**TASK TO COMPLETE**. Exact repetition of a range: find the line containing "kup do 18:00 w poniedziałek - Dostawa wtorek" and the line containing "Welke datum komt voor u het beste" in the material below, then repeat both and all lines between them, leaving pictures out.

**ENTRIES SHOWN**.
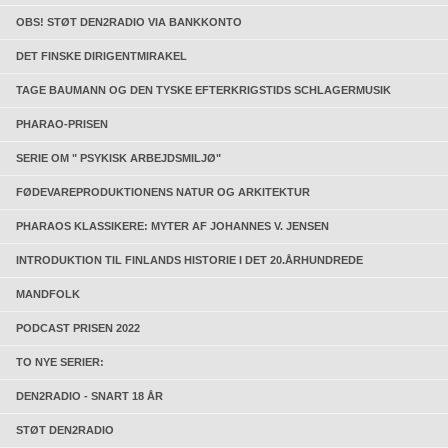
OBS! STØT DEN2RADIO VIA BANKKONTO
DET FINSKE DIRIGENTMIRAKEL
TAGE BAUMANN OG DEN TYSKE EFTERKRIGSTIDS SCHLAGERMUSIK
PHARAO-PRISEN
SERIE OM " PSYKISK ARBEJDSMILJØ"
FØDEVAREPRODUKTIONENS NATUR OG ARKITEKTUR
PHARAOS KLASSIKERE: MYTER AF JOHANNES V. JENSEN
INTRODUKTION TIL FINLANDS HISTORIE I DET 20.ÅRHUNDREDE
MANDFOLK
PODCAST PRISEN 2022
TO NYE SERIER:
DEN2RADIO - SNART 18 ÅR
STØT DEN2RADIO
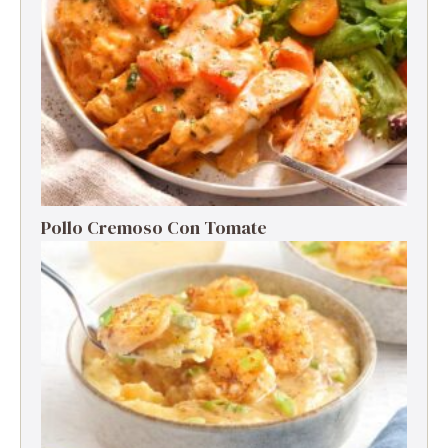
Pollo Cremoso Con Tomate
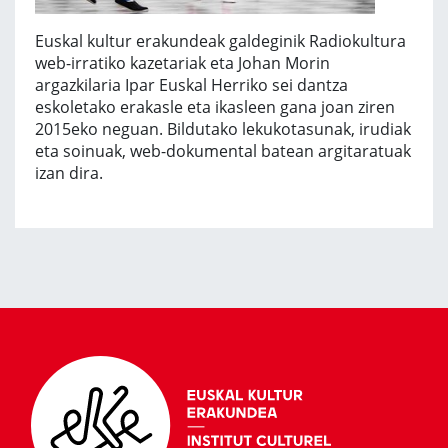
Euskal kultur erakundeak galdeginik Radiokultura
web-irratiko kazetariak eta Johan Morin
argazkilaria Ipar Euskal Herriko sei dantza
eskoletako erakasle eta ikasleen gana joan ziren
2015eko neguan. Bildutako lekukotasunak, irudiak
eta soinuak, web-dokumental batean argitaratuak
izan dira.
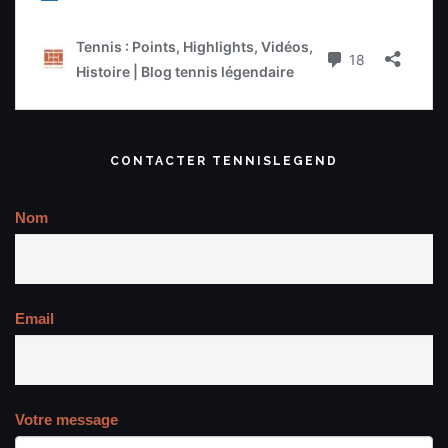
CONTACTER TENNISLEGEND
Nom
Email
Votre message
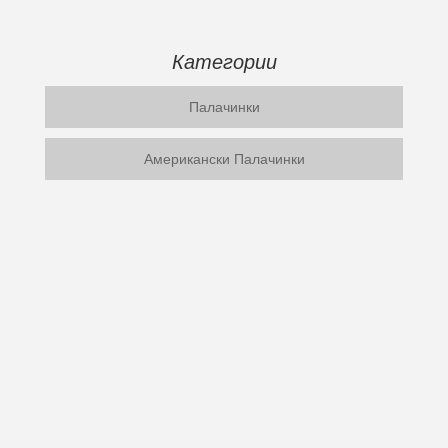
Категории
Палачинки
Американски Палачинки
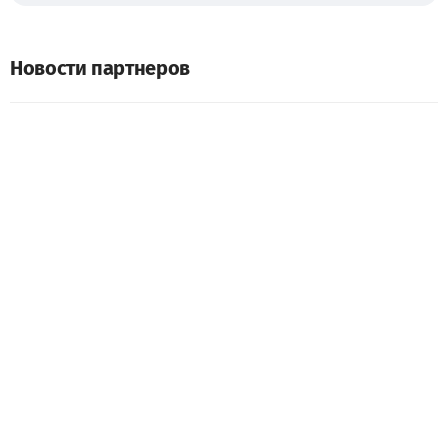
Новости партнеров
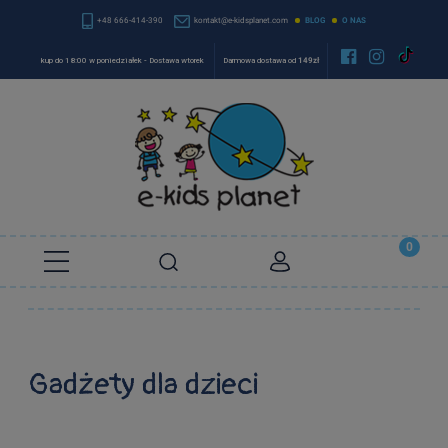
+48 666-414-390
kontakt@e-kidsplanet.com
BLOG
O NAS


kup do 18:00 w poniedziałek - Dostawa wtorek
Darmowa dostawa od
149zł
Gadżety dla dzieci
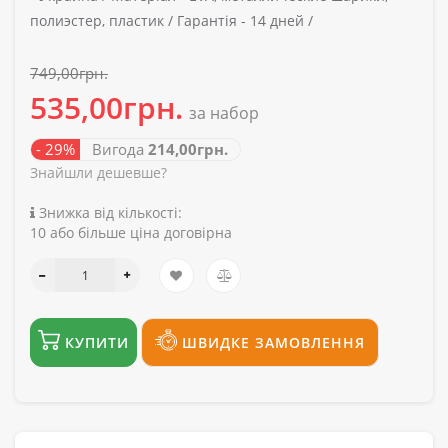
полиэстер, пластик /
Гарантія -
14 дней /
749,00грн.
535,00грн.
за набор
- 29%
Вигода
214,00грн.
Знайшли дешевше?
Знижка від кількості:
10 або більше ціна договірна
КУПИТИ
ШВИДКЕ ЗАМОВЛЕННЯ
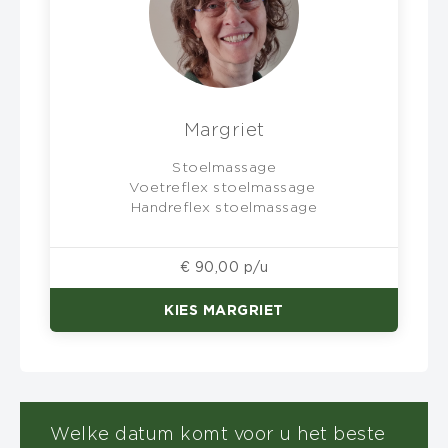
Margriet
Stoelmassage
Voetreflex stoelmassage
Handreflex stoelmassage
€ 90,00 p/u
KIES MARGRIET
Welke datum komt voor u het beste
* * *
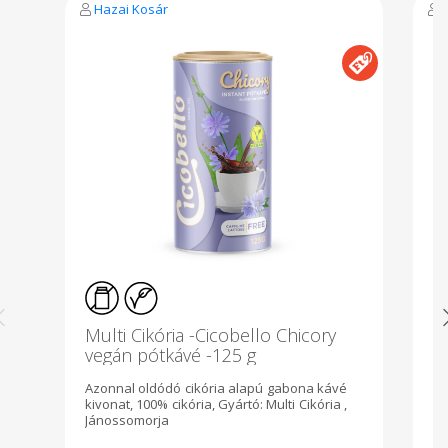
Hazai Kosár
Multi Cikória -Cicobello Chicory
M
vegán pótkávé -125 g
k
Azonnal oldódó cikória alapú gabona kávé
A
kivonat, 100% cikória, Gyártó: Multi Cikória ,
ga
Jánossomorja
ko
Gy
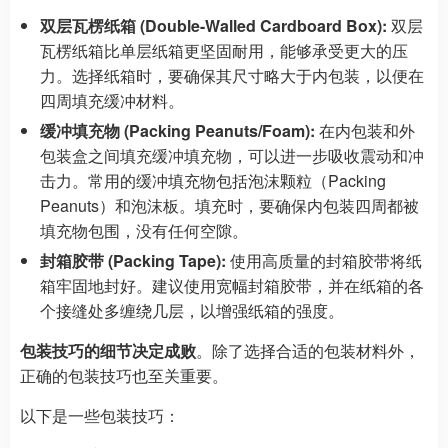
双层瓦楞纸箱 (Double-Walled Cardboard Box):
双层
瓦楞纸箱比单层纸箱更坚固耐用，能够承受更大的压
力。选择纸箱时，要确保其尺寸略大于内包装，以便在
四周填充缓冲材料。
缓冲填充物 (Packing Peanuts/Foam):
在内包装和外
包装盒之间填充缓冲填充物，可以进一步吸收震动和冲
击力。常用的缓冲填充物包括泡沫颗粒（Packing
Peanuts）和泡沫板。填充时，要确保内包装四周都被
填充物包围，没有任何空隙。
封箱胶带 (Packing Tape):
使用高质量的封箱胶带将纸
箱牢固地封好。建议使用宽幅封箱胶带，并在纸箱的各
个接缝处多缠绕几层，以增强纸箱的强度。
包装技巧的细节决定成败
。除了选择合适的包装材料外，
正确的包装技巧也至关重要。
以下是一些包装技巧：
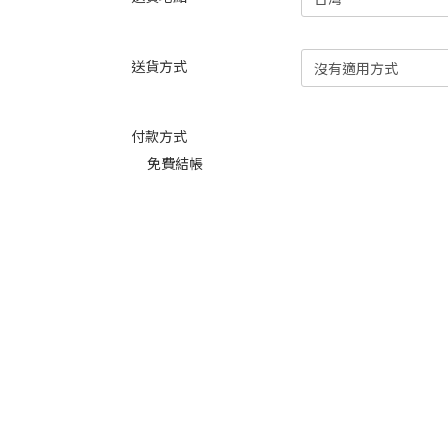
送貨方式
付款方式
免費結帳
--
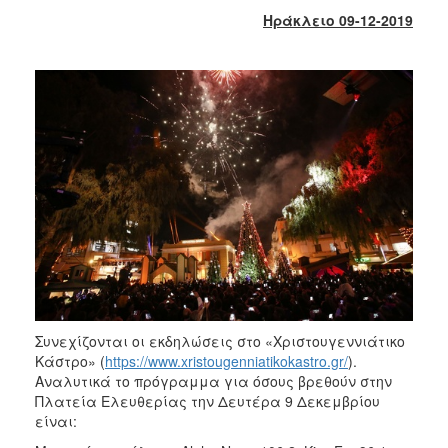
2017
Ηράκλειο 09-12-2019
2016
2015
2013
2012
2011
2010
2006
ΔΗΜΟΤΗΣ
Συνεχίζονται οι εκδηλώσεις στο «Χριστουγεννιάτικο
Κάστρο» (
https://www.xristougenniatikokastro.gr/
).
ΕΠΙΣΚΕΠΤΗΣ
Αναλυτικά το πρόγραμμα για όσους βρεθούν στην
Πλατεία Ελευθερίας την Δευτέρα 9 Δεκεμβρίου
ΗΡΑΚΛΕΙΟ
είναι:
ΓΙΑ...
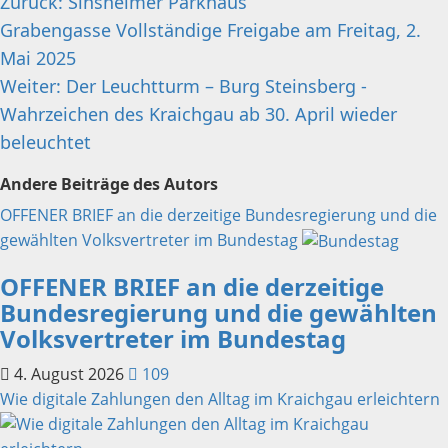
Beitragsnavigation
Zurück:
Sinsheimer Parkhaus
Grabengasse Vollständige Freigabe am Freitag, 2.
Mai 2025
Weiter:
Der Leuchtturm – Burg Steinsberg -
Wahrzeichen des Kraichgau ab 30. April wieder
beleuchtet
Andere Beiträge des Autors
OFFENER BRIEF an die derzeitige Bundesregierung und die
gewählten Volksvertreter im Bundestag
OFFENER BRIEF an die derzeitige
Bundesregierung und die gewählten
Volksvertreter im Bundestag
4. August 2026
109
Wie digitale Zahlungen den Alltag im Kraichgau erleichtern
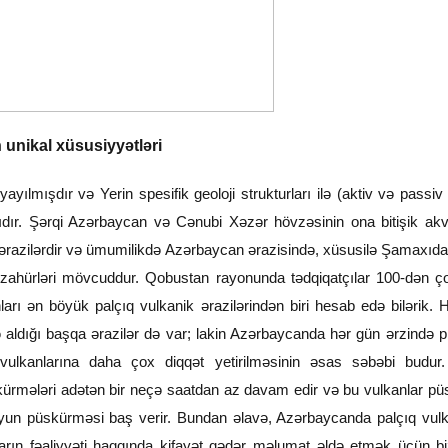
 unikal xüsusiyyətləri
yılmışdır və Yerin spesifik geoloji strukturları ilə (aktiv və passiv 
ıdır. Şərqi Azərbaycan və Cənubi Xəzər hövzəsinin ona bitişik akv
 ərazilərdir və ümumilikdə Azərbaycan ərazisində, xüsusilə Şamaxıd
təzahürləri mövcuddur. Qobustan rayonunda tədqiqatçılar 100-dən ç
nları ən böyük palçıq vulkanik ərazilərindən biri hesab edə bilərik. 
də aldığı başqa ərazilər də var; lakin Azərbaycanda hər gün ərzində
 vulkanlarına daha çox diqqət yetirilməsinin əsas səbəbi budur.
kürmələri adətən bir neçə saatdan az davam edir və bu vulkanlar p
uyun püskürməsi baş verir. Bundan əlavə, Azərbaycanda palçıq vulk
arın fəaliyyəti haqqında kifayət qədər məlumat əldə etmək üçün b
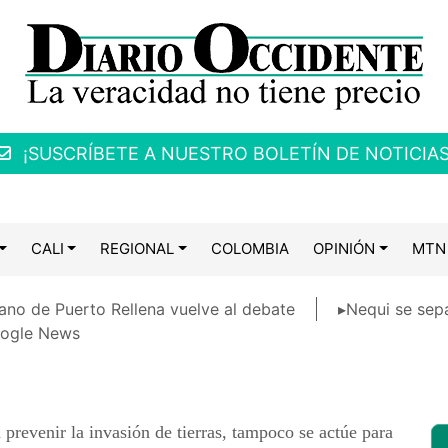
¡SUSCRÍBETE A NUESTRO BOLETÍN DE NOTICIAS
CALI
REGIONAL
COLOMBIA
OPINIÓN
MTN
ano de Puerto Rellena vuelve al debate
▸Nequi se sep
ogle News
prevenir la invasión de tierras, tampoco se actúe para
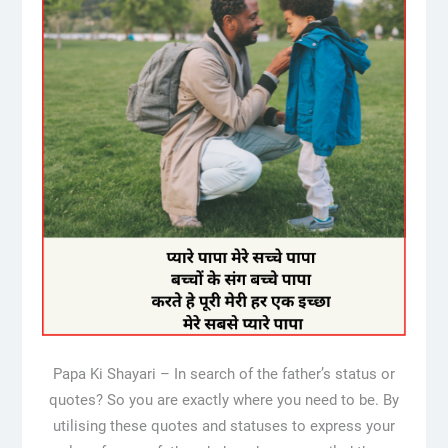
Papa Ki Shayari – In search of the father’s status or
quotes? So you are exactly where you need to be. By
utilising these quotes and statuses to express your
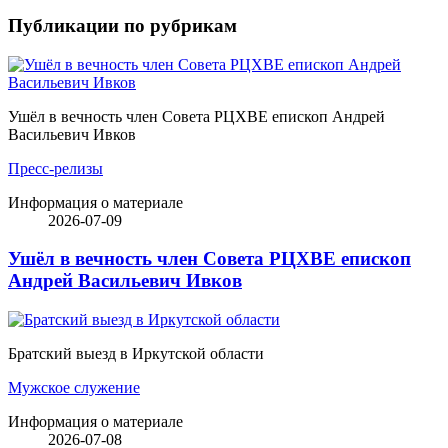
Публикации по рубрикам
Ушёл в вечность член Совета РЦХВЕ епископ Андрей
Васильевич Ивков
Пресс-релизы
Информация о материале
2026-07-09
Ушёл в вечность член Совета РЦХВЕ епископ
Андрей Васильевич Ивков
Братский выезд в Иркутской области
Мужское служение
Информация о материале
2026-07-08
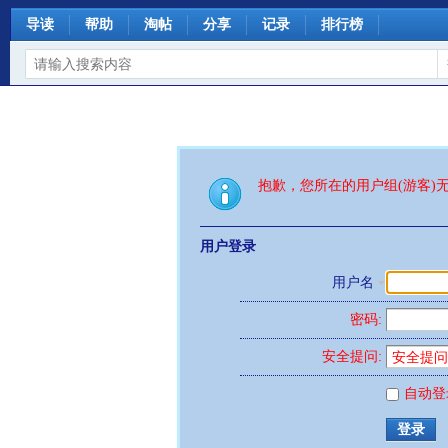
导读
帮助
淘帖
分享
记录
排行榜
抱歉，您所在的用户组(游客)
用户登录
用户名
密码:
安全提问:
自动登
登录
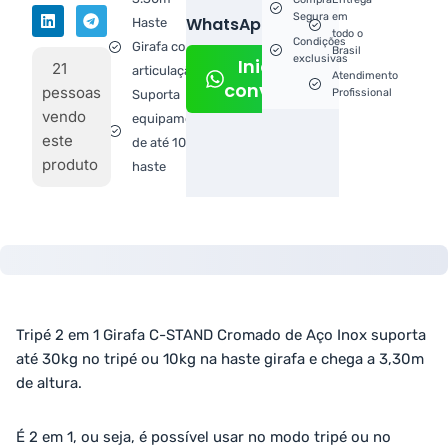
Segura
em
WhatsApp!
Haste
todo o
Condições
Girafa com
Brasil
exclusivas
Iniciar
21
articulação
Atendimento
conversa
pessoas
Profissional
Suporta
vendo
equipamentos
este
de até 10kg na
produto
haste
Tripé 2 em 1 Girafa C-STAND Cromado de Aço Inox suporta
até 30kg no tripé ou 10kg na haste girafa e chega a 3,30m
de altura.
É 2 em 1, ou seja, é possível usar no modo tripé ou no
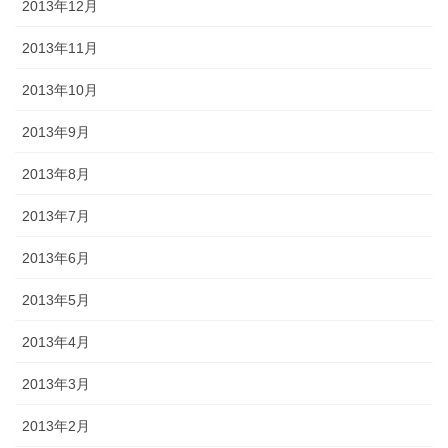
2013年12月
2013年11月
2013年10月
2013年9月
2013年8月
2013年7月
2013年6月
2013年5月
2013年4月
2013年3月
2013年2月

**RESULT BELOW**.
kup do 18:00 w poniedziałek - Dostawa wtorek
Darmowa dostawa od
149zł
Gadżety dla dzieci
полиэстер, пластик /
Гарантія -
14 дней /
749,00грн.
535,00грн.
за набор
- 29%
Вигода
214,00грн.
Знайшли дешевше?
Знижка від кількості:
10 або більше ціна договірна
КУПИТИ
ШВИДКЕ ЗАМОВЛЕННЯ
Margriet
Stoelmassage
Voetreflex stoelmassage
Handreflex stoelmassage
€ 90,00 p/u
KIES MARGRIET
Welke datum komt voor u het beste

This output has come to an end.